[Extracted records — start]

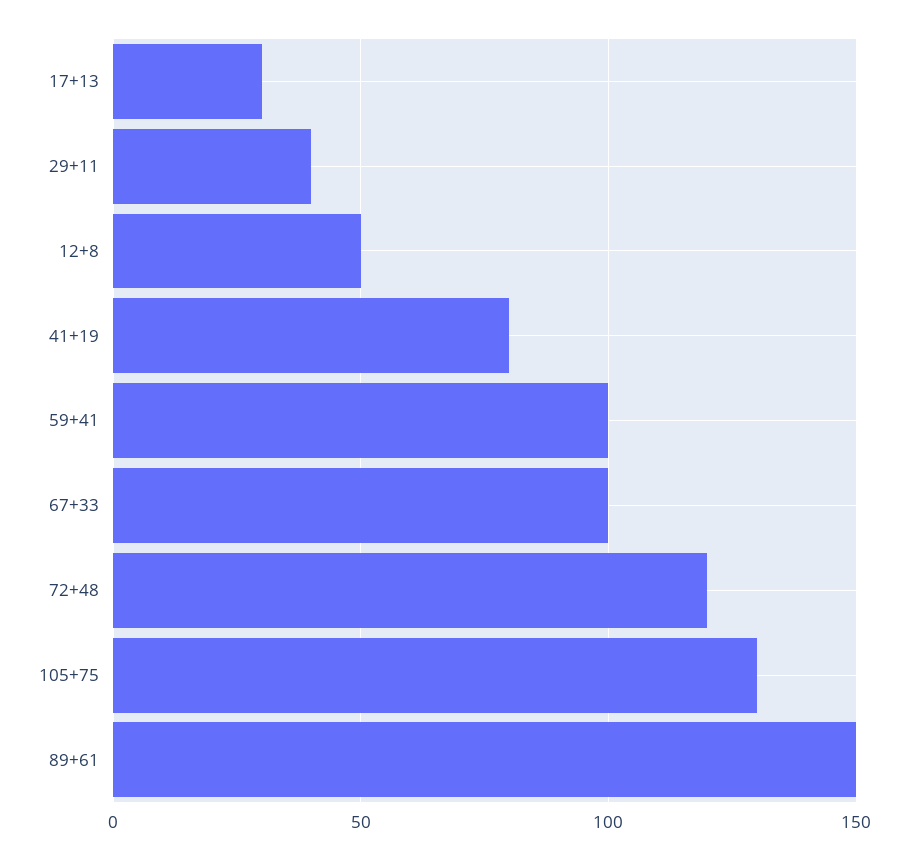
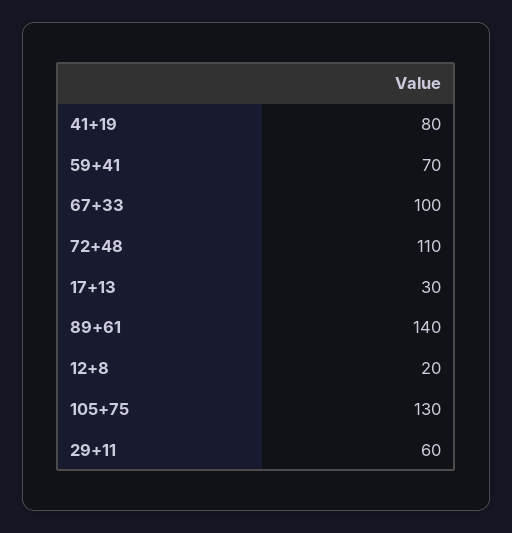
29+11: 40 -> 60
12+8: 50 -> 20
59+41: 100 -> 70
72+48: 120 -> 110
89+61: 150 -> 140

[Extracted records — finish]

### Task
Pictures are to be left out; all else in the entries above is to be quoted exactly.

### Your solution
29+11: 40 -> 60
12+8: 50 -> 20
59+41: 100 -> 70
72+48: 120 -> 110
89+61: 150 -> 140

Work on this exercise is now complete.